Required action → From the records below, output exactly the lines running from the line containing "simple string text" through the line containing "the footer (optional)", and no others.

Source material →
══════════

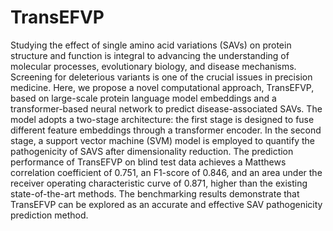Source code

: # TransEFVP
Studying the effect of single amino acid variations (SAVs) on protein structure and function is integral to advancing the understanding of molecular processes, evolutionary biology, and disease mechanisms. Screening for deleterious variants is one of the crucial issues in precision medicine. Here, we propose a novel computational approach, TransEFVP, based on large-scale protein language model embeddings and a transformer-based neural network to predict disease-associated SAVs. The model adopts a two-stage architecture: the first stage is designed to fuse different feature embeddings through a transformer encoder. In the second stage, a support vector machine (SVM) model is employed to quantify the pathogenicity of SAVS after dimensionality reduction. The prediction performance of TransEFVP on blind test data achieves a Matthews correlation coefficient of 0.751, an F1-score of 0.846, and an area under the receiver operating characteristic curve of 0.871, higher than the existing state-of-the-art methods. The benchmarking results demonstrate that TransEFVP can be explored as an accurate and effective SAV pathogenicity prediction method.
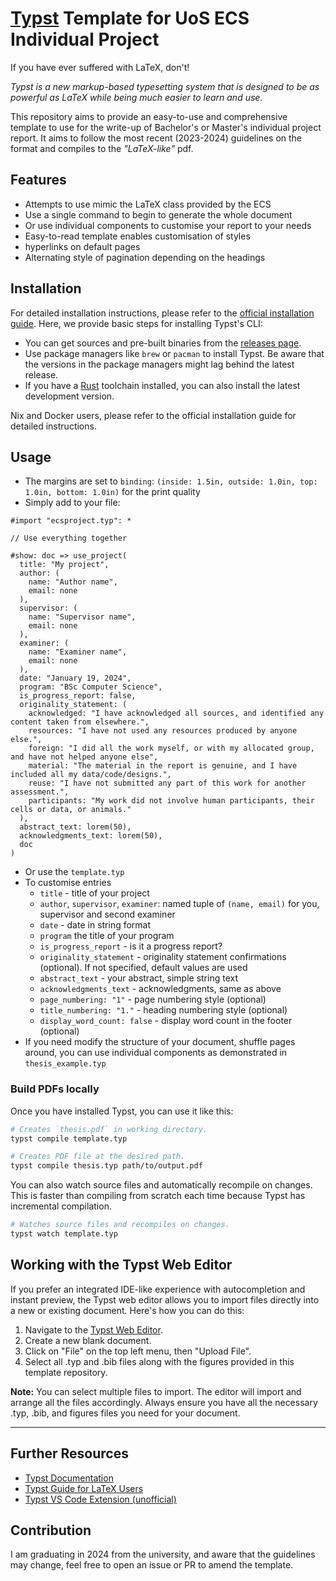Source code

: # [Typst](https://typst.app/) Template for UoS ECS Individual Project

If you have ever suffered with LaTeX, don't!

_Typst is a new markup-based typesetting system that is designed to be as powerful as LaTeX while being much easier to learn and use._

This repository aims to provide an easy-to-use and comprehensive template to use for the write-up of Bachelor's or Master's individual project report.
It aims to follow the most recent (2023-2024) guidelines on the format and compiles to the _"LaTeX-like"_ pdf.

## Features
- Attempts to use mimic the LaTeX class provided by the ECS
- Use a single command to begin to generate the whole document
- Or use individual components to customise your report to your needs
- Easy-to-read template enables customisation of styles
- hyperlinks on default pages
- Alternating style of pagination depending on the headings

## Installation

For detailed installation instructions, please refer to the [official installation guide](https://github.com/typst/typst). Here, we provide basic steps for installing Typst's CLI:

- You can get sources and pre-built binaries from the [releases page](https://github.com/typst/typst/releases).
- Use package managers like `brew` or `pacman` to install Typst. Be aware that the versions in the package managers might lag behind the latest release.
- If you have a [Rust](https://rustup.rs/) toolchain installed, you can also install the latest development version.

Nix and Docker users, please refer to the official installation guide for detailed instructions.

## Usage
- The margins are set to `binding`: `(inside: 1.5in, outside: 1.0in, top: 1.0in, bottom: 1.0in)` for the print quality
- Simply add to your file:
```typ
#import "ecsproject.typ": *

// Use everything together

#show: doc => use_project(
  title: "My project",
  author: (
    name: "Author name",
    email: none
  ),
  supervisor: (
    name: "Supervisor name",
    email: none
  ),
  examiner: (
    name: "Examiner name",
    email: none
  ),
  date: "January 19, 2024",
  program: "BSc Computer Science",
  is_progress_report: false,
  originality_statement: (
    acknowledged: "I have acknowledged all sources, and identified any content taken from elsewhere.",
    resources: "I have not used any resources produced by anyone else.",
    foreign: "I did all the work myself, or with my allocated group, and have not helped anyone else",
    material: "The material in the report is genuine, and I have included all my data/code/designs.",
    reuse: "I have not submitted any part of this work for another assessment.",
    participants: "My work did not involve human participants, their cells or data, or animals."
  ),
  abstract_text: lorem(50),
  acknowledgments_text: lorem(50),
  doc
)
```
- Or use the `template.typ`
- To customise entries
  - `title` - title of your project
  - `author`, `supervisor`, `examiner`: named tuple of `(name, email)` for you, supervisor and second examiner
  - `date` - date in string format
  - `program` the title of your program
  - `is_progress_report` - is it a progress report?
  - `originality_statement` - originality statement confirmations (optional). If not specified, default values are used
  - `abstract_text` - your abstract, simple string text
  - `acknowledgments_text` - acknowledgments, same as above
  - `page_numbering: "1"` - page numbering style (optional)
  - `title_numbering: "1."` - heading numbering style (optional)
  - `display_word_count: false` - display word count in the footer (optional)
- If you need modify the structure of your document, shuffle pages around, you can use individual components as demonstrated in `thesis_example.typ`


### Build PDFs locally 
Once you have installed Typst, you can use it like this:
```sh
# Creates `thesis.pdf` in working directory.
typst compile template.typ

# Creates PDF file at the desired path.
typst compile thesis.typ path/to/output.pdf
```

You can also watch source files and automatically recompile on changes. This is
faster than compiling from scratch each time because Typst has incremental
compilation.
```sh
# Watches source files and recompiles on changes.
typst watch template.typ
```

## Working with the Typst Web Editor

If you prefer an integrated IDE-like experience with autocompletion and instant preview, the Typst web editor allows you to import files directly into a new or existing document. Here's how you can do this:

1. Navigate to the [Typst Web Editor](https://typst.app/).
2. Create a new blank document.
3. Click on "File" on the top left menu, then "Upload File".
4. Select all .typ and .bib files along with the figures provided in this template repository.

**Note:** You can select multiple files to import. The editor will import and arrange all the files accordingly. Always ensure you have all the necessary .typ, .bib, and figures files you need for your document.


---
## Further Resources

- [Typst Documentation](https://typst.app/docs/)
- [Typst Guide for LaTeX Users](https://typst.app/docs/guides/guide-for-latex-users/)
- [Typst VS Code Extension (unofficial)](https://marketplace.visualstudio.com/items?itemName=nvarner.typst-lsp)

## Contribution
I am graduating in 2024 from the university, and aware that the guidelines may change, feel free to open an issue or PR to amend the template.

══════════

The completed task →
  - `abstract_text` - your abstract, simple string text
  - `acknowledgments_text` - acknowledgments, same as above
  - `page_numbering: "1"` - page numbering style (optional)
  - `title_numbering: "1."` - heading numbering style (optional)
  - `display_word_count: false` - display word count in the footer (optional)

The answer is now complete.